ABHA, ARAB SAUDI – Pimpinan Cabang Istimewa Muhammadiyah (PCIM) Arab Saudi menggelar agenda “Sapa PRIM” (Safari Ranting) di wilayah Abha. Pertemuan strategis ini berlangsung pada 7 Maret 2026 yang mempertemukan jajaran Badan Pimpinan Harian (BPH) PCIM Arab Saudi dengan para pengurus Pimpinan Ranting Istimewa Muhammadiyah (PRIM) Abha untuk menyinkronkan gerak dakwah di level akar rumput.
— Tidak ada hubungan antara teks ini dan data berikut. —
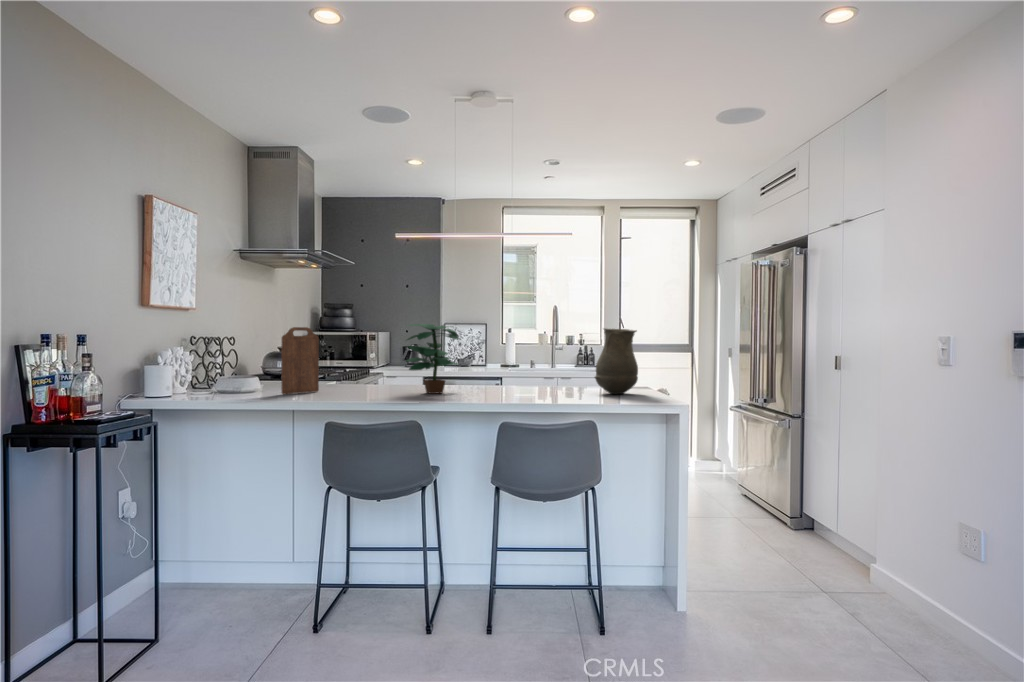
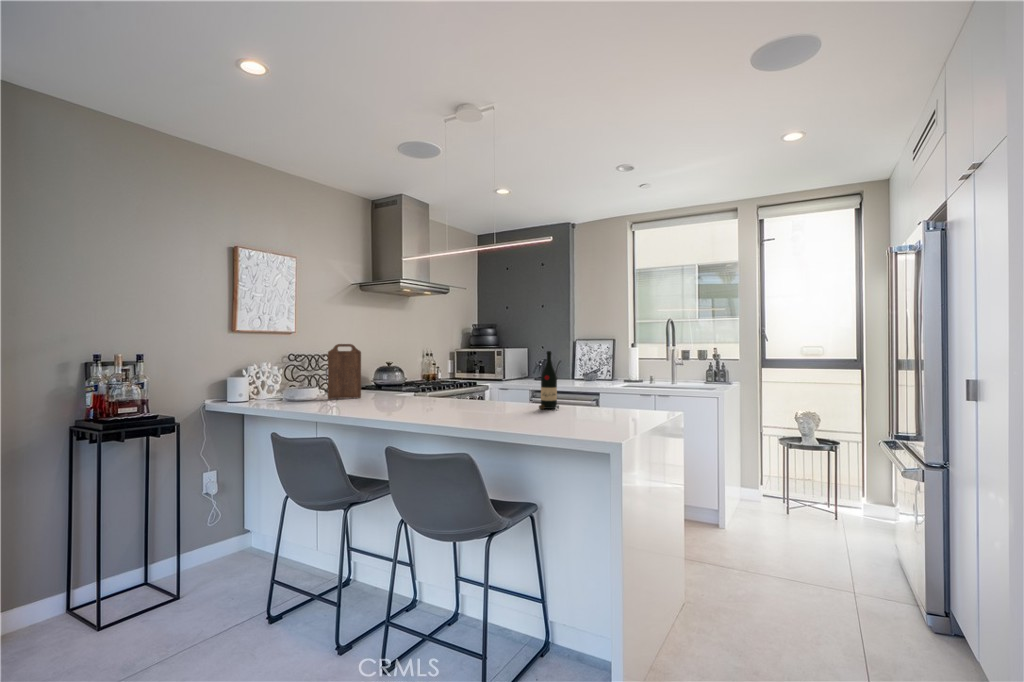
potted plant: present [406,324,459,394] -> none [406,339,464,405]
vase: present [595,328,638,394] -> none [565,340,622,416]
wine bottle: none [550,337,571,392] -> present [539,351,559,409]

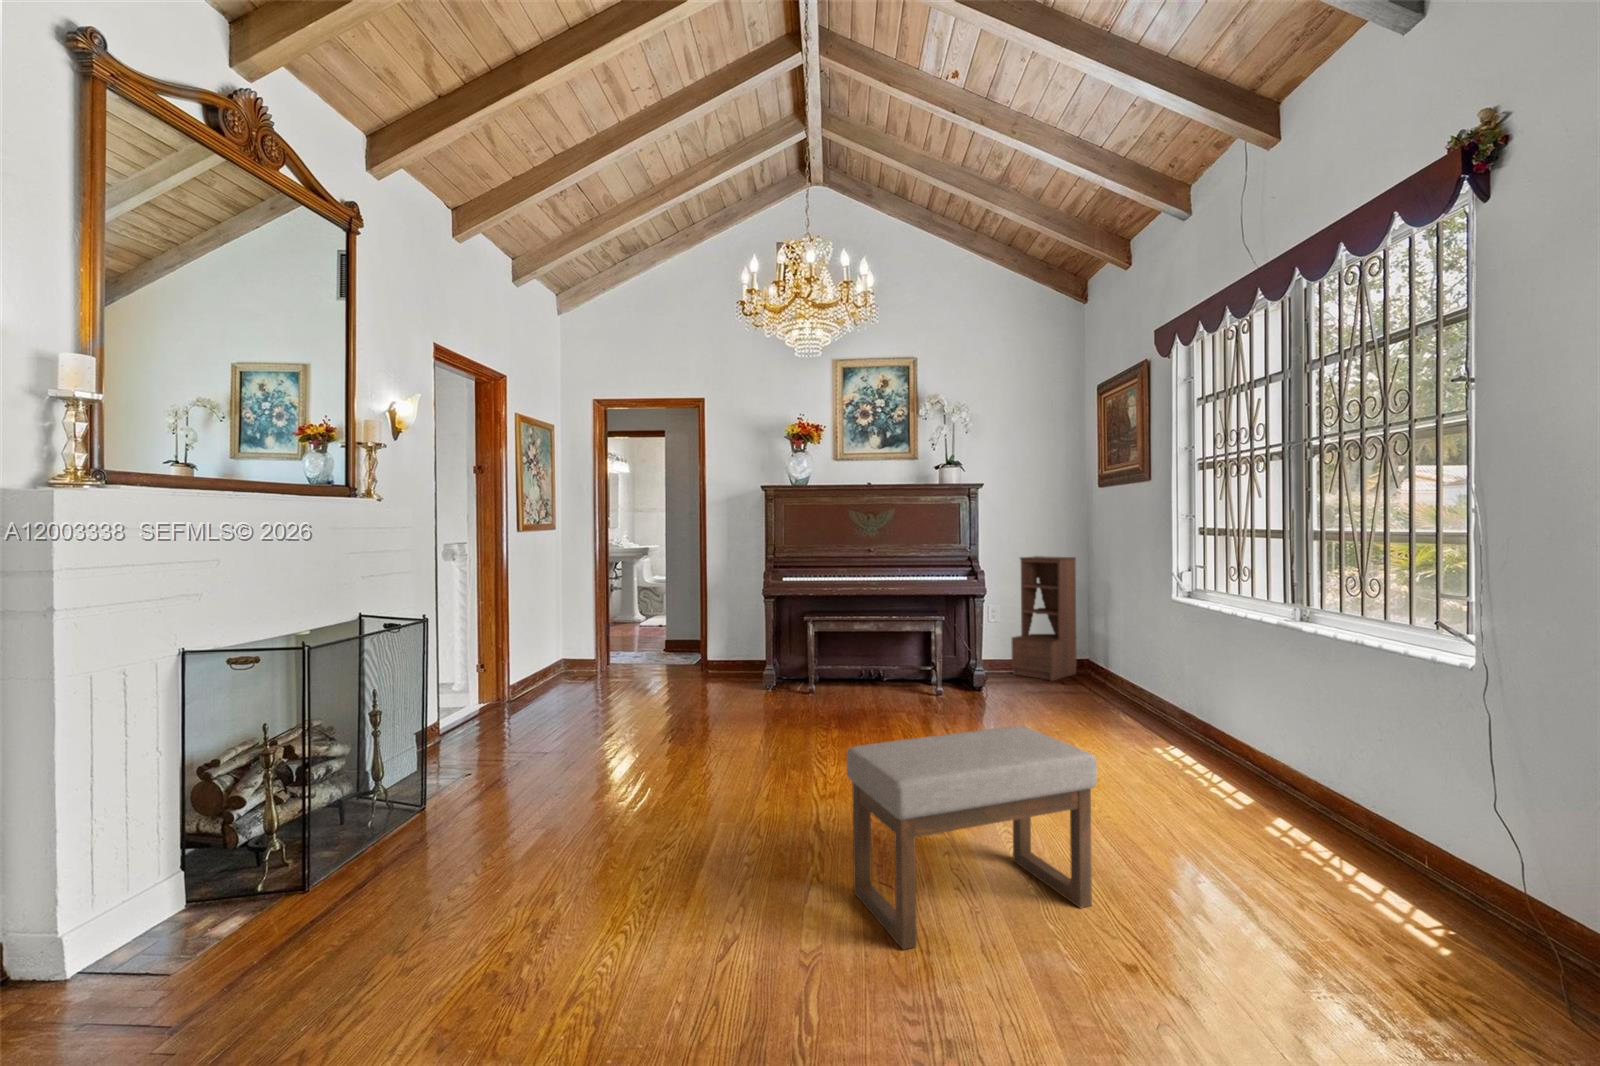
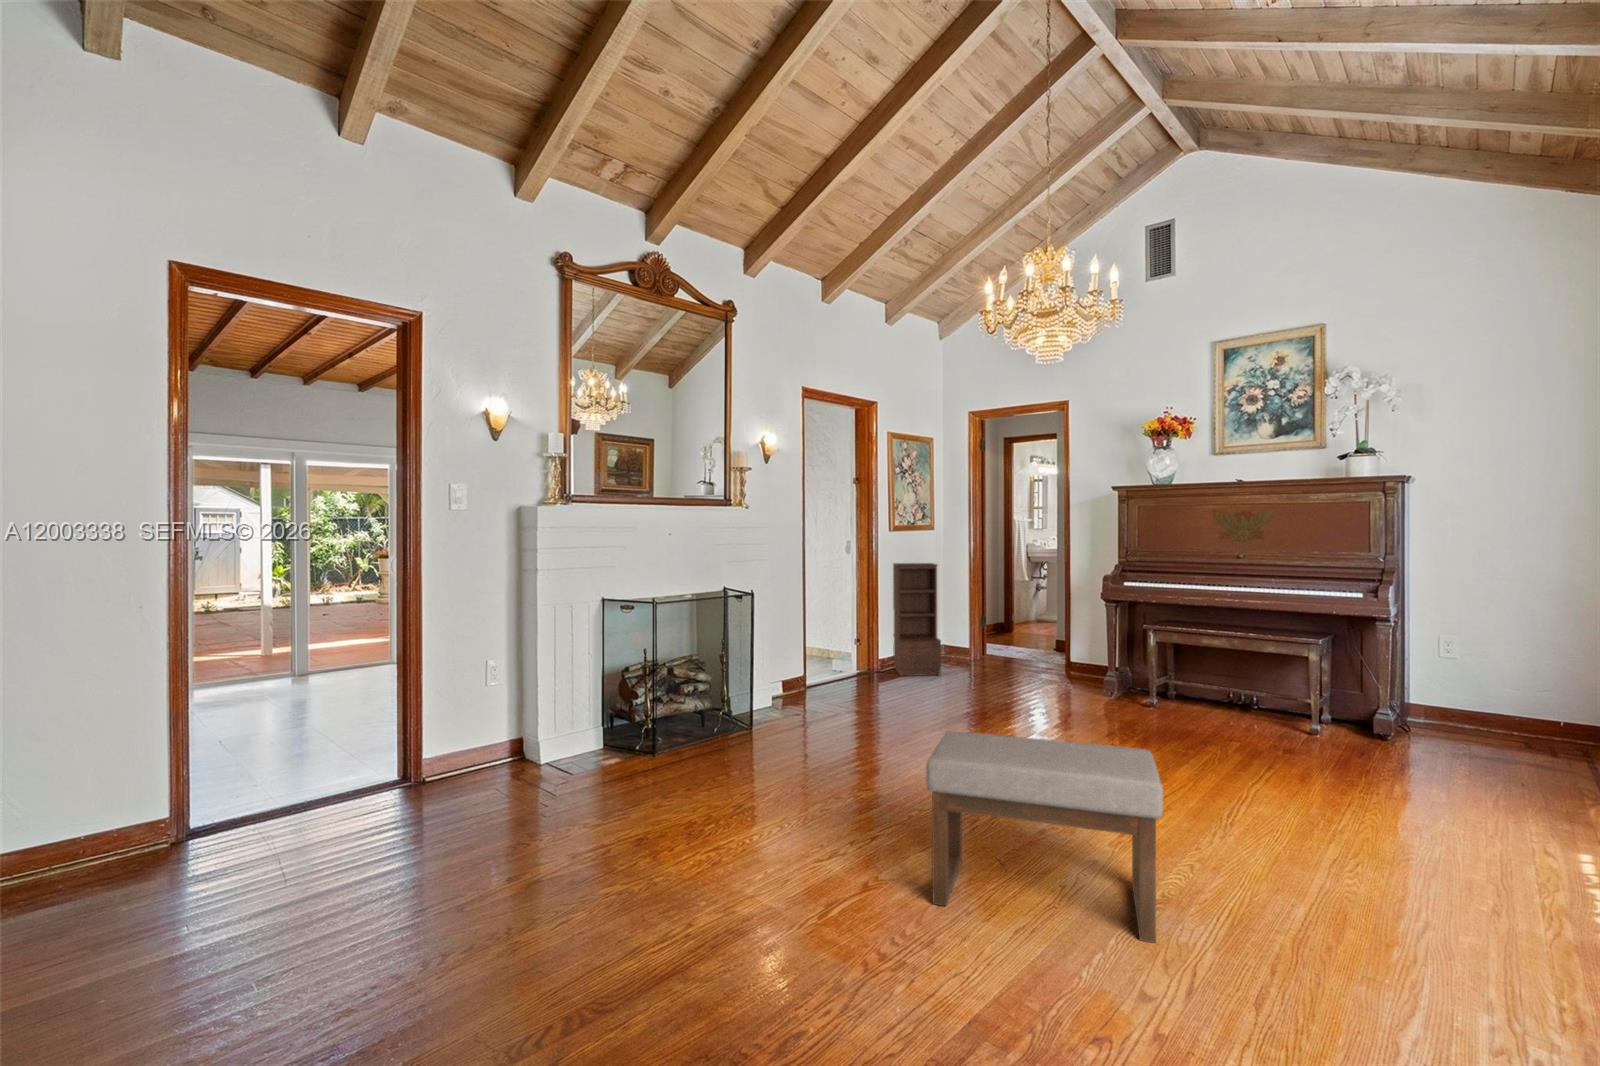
bookshelf: present [1012,556,1077,681] -> present [893,563,941,676]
Transformasi Dakwah: Dari Sirriyah ke Jahriyah
Ketua PRIM Abha, Ustadz Rifal Rudiansyah, mengungkapkan perjalanan panjang Muhammadiyah di wilayah tersebut. Setelah melewati fase sirriyah (tertutup) pada tiga tahun pertama untuk menjaga stabilitas, kini gerak Muhammadiyah di Abha telah bertransformasi menjadi gerakan yang masif dan terang-terangan.
“Kegiatan Safari Ranting ini sangat membuka wawasan. Kami menyadari banyak kegiatan yang selama ini belum menyentuh akar rumput secara maksimal. Ke depan, kami melihat potensi besar kolaborasi dengan Pekerja Migran Indonesia (PMI) di Abha melalui kajian yang sudah dirintis oleh Ketua Tabligh kami, Ustaz Annas Dzul ‘Arsyi,” ujar Rifal.
Metafora Pembangunan: Pondasi, Perabot, dan Atap
Dalam kesempatan yang sama demisioner ketua prim abha pertama, Ustadz Nurhidayat memberikan gambaran filosofis mengenai sejarah kehadiran tokoh-tokoh PCIM Arab Saudi di Abha. Ia mengibaratkan perkembangan ini seperti membangun sebuah rumah.
Pondasi: Diletakkan oleh Ustadz Hamka yang merupakan ketua PCIM Arab Saudi ke-3 pada masa awal didirikannya PRIM Abha
Kemudian Perabot: Dilengkapi oleh Ustaz Dzulfiqor Ahmad Rabbadi selaku ketua Lembaga Pengembangan Ranting Istimewa (LPRI) dimasa kepemimpinan ustadz Hanif Asaduddin.
Dan terakhir ialah Atap: Fase kedatangan rombongan dari PCIM Arab Saudi saat ini yang berfungsi menaungi dan menyempurnakan bangunan dakwah di Abha.
Menyatukan Cabang dan Ranting
Mewakili BPH PCIM Arab Saudi, Ustadz Dicky menekankan bahwa Ranting adalah “lumbung” utama kegiatan Muhammadiyah. Agenda Sapa PRIM yang diinisiasi oleh Majelis Pembinaan Kader dan Ranting Istimewa (MPKRI) ini bertujuan untuk menyamakan persepsi.
“Penting bagi kita untuk ‘menikahkan’ program di tingkat ranting dan cabang agar lebih mesra dalam berkolaborasi. Dakwah dan perkaderan harus tetap menjadi ruh utama di periode ini,” tegasnya.

Suasana Diskusi bersama PRIM Abha
Fokus Kaderisasi Ulama dan Literasi
Aspek intelektual juga menjadi sorotan. Ustadz Erwin Febriadi menyampaikan amanah Pimpinan Pusat (PP) Muhammadiyah untuk menjaga regenerasi ulama muda melalui Majelis Tarjih dan Tabligh. Fokus utamanya adalah melahirkan kader yang menguasai maharatul ilqo’ (keterampilan berbicara) yang fasih dan bermakna luas.
Sementara itu, Ustadz Abdullah Fikri menambahkan bahwa sosialisasi kampus-kampus di Arab Saudi dan keberadaan PCIM melalui Safari Madrasah akan terus ditingkatkan sebagai pintu masuk dakwah bagi mahasiswa. Untuk mendukung ini, Majelis Pustaka dan Informasi (MPI) menyarankan adanya pelatihan penulisan terstruktur bagi para anggota.
Kesiapan PRIM Abha menjadi Tuan Rumah Musyawarah Cabang PCIM Arab Saudi selanjutnya.
Sebagai penutup rangkaian diskusi, PRIM Abha secara resmi menyatakan kesiapannya untuk menjadi tuan rumah Musyawarah Cabang (Musycab) PCIM Arab Saudi di masa mendatang, mengingat kota abha ini sangat terkenal sebagai kota wisata diarab saudi sehingga sangat tepat sebagai tempat bermusyawarah sekaligus refreshing para kader Muhammadiyah se-Arab Saudi nantinya. Hal ini disambut positif sebagai bentuk kemandirian dan semangat juang kader di wilayah Selatan Arab Saudi tersebut.